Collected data

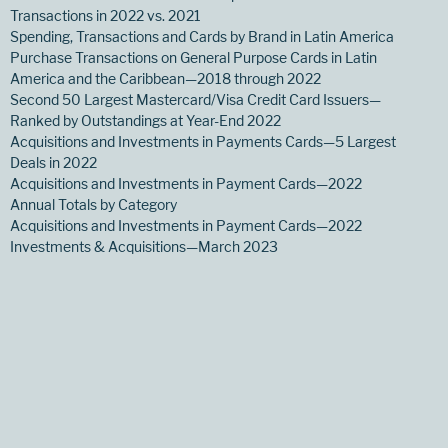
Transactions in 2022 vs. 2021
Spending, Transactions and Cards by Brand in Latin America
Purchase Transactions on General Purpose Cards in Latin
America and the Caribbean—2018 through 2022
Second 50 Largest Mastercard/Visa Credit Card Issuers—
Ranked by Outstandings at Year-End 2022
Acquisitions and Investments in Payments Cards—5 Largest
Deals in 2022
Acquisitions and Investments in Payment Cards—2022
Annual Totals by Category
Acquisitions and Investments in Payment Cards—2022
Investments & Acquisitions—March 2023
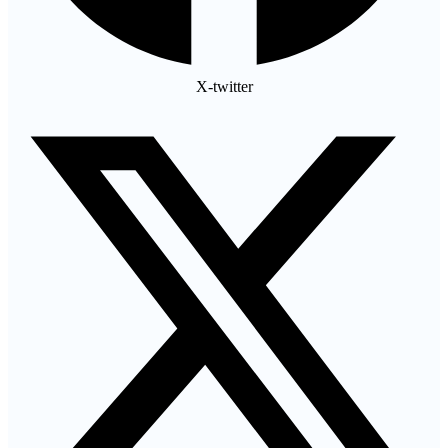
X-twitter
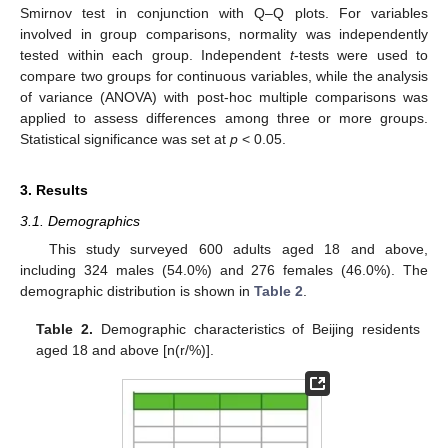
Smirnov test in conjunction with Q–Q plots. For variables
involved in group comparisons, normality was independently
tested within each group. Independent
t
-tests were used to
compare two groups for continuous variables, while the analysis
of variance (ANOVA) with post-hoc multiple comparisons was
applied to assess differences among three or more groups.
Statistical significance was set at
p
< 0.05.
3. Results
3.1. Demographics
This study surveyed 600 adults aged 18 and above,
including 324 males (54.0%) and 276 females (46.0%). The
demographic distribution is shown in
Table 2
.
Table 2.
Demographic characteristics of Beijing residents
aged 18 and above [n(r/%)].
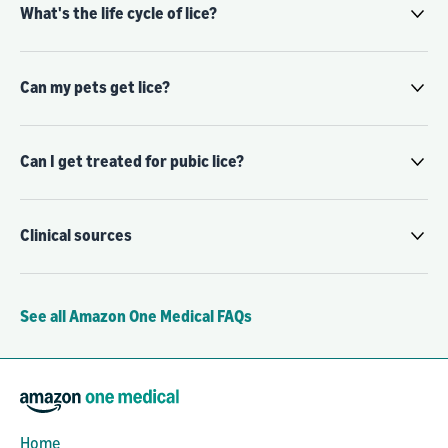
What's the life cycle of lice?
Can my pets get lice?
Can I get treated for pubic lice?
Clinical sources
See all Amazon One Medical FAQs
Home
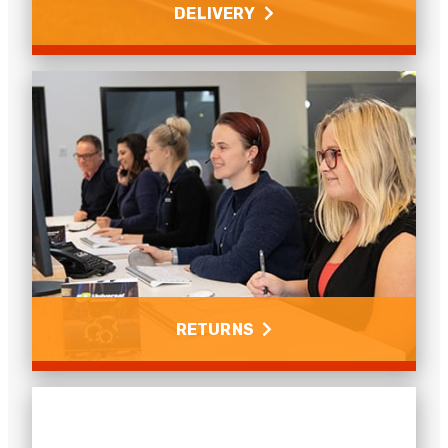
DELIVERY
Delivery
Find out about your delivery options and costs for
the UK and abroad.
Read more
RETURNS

==

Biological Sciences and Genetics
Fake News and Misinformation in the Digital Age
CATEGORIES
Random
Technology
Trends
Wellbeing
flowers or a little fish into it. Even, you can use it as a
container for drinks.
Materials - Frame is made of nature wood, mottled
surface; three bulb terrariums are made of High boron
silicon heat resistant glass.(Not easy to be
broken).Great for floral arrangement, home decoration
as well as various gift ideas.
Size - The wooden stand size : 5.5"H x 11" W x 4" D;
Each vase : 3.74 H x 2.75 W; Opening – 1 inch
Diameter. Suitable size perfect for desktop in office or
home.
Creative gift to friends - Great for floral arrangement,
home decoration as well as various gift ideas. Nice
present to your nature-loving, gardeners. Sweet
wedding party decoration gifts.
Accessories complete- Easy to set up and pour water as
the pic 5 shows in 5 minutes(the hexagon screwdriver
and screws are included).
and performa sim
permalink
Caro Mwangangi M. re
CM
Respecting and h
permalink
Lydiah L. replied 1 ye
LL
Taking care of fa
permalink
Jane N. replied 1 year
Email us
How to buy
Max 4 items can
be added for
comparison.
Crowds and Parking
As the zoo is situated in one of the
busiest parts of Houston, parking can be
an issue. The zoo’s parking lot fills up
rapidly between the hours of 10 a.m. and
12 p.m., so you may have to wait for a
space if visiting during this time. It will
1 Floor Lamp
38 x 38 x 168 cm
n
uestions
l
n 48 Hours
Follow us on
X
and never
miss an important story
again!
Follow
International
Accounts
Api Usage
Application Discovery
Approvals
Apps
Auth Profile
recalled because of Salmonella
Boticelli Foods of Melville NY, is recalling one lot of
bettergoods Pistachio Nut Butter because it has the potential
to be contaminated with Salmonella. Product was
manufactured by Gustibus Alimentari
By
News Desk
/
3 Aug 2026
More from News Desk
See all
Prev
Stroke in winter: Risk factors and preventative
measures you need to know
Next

DIRECTIONS FOR THIS TASK: Your reply must consist of one number, the count of lines in the entries that hold "made".

SOLUTION TO THE PROBLEM: 2